Quote the listing below in its entirety, omitting every image.

▶ _The data_
★ ★ ★ ★

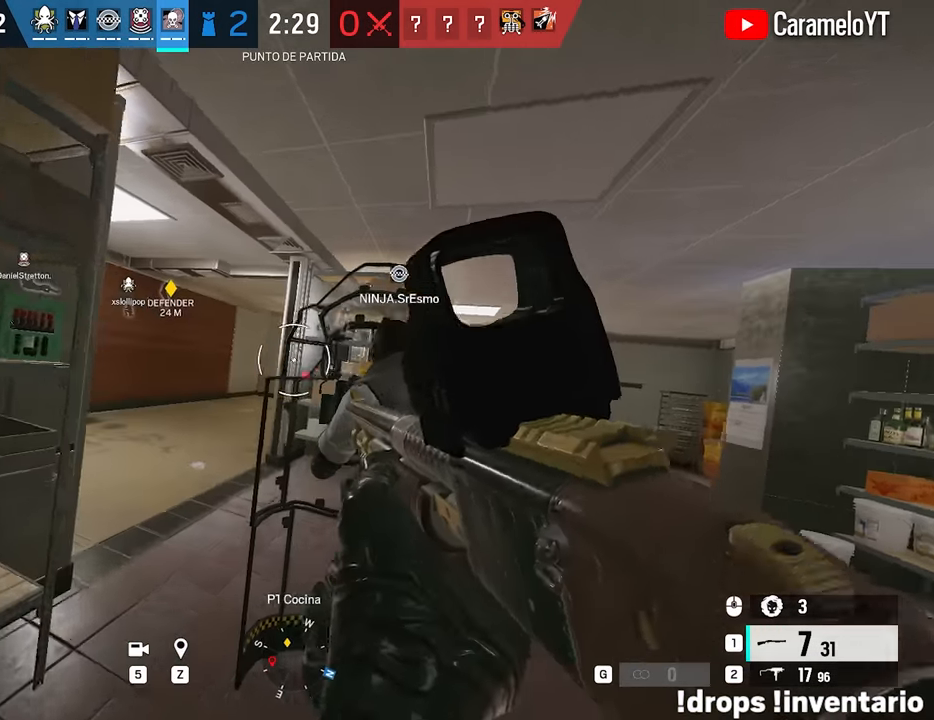
{"keys": ["a", "w"], "mouse": [], "events": [[50, "mouse_wheel", "down"], [150, "mouse_wheel", "up"], [184, "d", "up"], [417, "a", "down"]]}
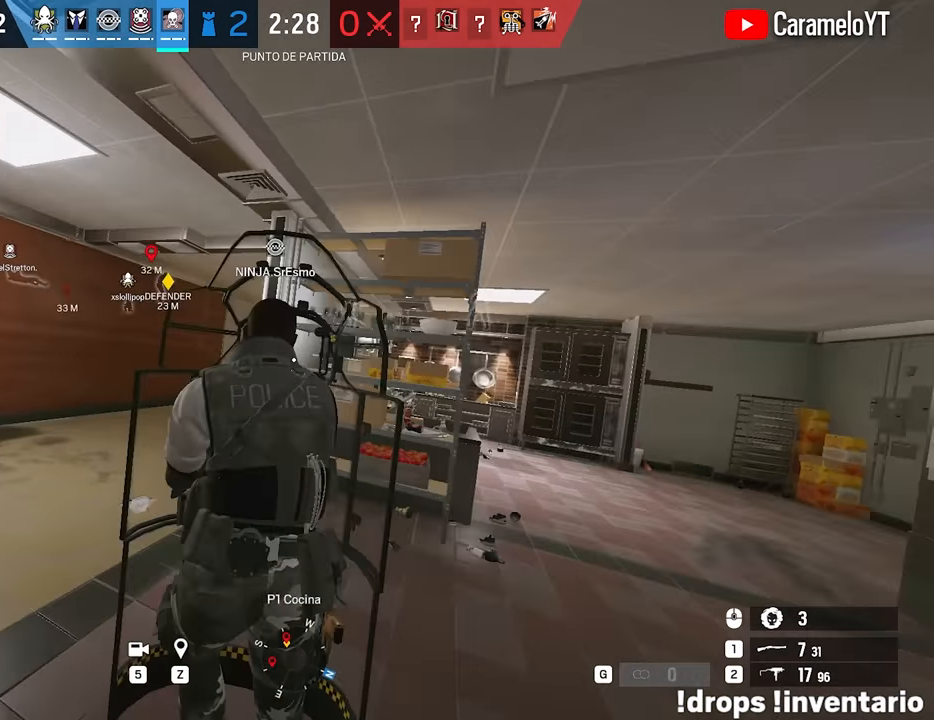
{"keys": ["alt", "w"], "mouse": [], "events": [[17, "a", "up"], [150, "a", "down"], [300, "alt", "down"], [350, "a", "up"]]}
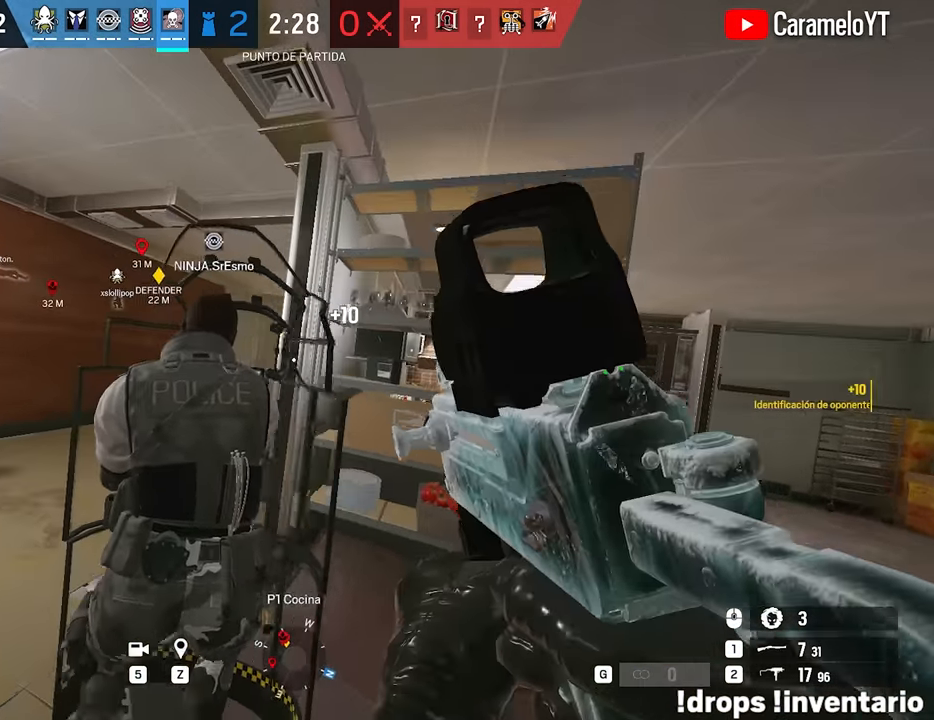
{"keys": ["d", "e"], "mouse": ["right"], "events": [[34, "alt", "up"], [267, "a", "down"], [317, "mouse_right", "down"], [317, "w", "up"], [450, "a", "up"], [500, "d", "down"], [500, "e", "down"]]}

★ ★ ★ ★

▶ _Answer box_
{"keys": ["a", "w"], "mouse": [], "events": [[50, "mouse_wheel", "down"], [150, "mouse_wheel", "up"], [184, "d", "up"], [417, "a", "down"]]}
{"keys": ["alt", "w"], "mouse": [], "events": [[17, "a", "up"], [150, "a", "down"], [300, "alt", "down"], [350, "a", "up"]]}
{"keys": ["d", "e"], "mouse": ["right"], "events": [[34, "alt", "up"], [267, "a", "down"], [317, "mouse_right", "down"], [317, "w", "up"], [450, "a", "up"], [500, "d", "down"], [500, "e", "down"]]}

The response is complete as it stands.